SOURCE INFORMATION:
Content starts
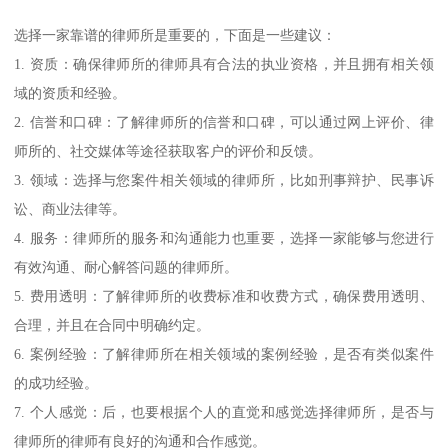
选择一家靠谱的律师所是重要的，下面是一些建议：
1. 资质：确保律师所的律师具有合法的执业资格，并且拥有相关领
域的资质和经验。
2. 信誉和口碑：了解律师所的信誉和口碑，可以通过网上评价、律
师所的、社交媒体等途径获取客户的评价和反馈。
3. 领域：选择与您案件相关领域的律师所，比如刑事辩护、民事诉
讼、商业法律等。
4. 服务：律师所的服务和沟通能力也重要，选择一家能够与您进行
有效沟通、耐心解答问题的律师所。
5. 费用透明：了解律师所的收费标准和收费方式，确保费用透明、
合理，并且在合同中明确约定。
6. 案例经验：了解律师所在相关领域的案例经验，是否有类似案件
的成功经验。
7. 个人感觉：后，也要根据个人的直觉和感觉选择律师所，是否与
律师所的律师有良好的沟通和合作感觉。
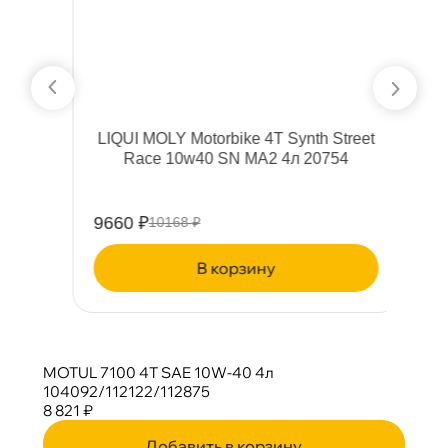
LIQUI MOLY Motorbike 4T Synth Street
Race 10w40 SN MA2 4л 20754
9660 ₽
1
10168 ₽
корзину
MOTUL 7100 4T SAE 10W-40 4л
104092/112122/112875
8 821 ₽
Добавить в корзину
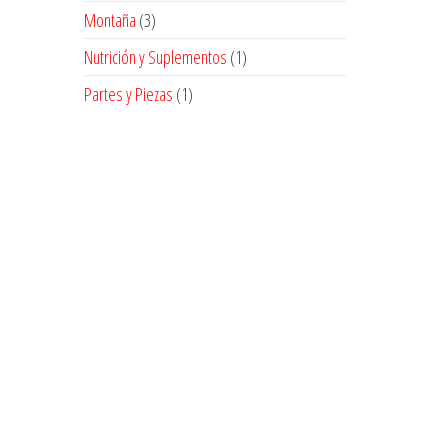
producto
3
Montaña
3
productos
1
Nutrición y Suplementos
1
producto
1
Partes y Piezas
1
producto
Content ends
Content starts
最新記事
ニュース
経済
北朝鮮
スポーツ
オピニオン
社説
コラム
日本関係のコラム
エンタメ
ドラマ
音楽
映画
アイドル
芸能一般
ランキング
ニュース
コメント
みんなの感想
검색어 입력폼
Content ends
Content starts
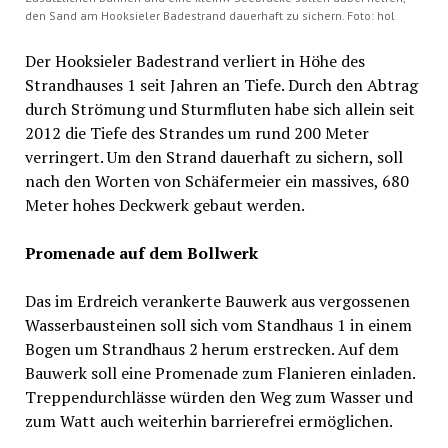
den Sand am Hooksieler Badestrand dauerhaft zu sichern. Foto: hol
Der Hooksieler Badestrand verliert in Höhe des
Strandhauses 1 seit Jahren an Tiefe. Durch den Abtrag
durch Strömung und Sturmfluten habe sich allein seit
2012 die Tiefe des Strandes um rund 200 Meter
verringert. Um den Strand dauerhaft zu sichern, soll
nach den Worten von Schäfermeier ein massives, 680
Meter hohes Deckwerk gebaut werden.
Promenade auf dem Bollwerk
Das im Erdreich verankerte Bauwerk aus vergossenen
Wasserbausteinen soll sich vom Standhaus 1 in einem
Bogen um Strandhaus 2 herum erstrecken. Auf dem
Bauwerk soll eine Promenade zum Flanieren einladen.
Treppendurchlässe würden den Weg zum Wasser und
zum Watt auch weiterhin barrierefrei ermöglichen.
Content ends
TO DO: Return all lines of the material above in which "Bauwerk" occurs.

TASK OUTPUT:
Das im Erdreich verankerte Bauwerk aus vergossenen
Bauwerk soll eine Promenade zum Flanieren einladen.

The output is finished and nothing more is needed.